**TASK STATEMENT:** Retype the lines below word for word, and leave the pictures out.

**DATASET RECORDS:**

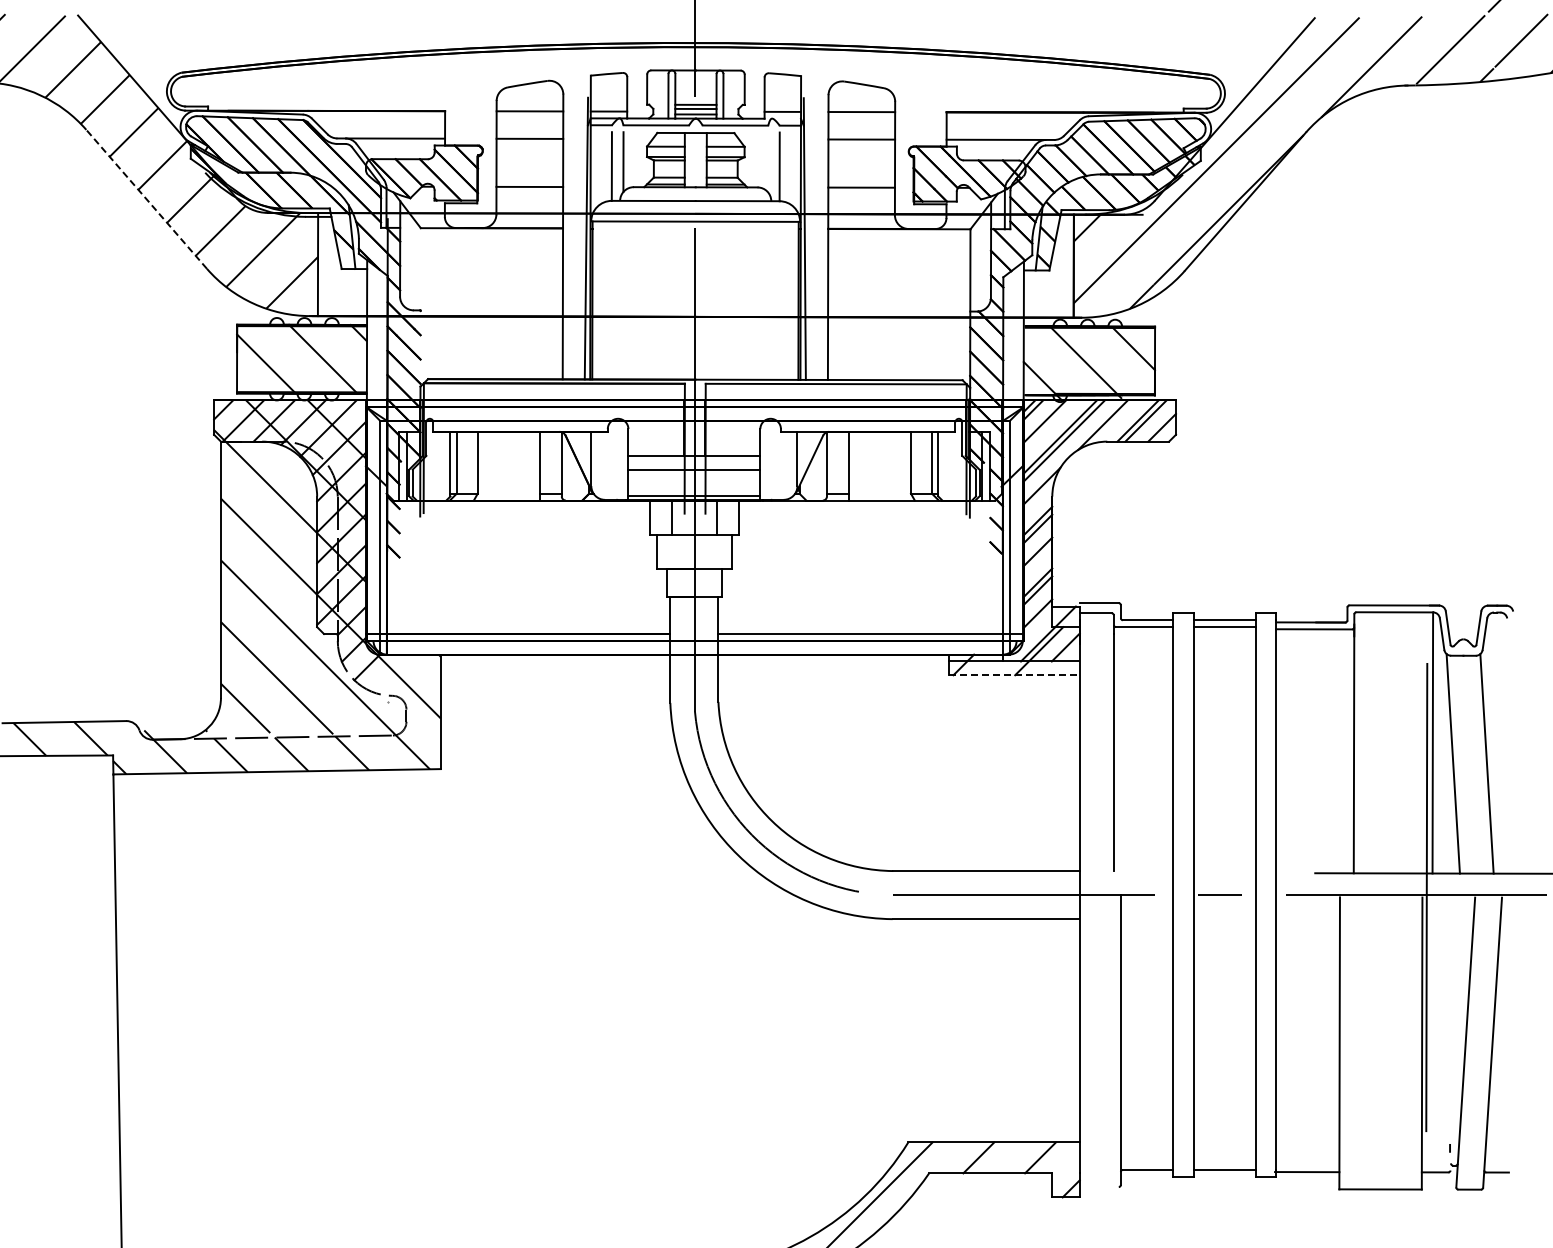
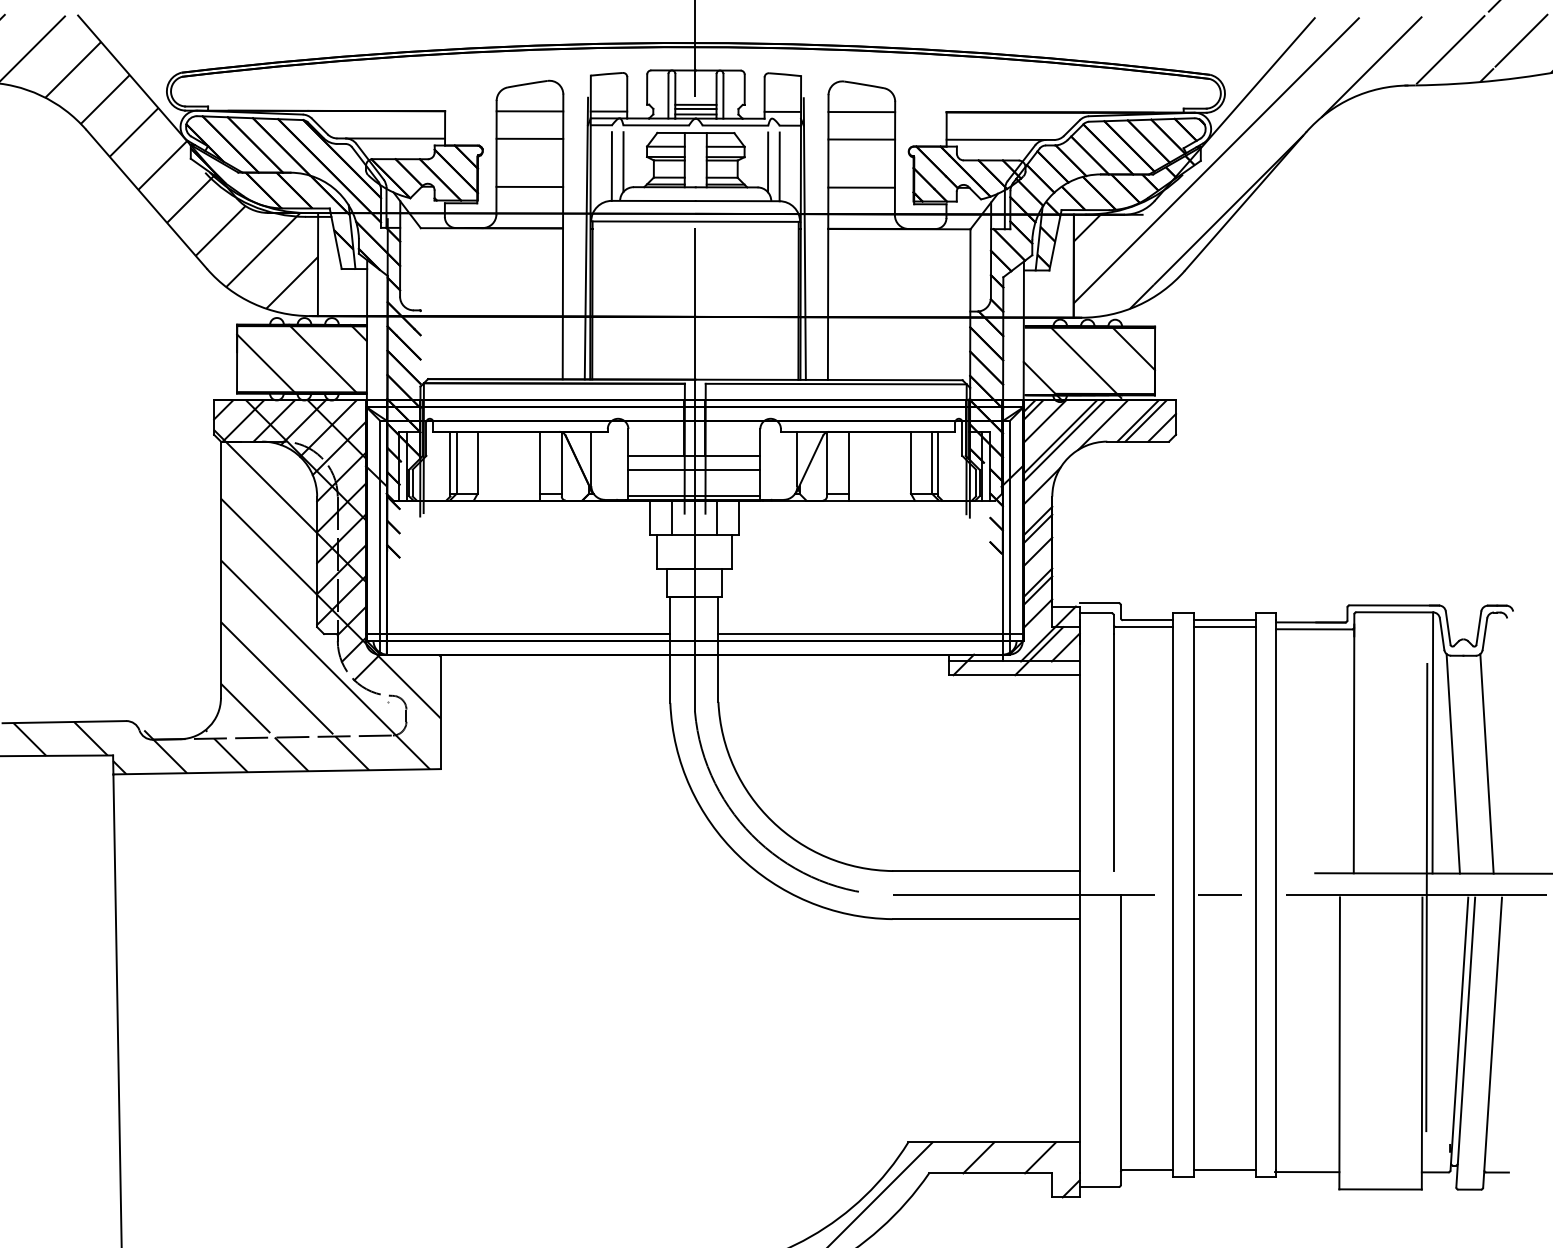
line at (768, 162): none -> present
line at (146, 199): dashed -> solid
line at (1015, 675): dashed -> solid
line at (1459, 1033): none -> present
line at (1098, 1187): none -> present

**EXERCISE OUTPUT:**
line at (768, 162): none -> present
line at (146, 199): dashed -> solid
line at (1015, 675): dashed -> solid
line at (1459, 1033): none -> present
line at (1098, 1187): none -> present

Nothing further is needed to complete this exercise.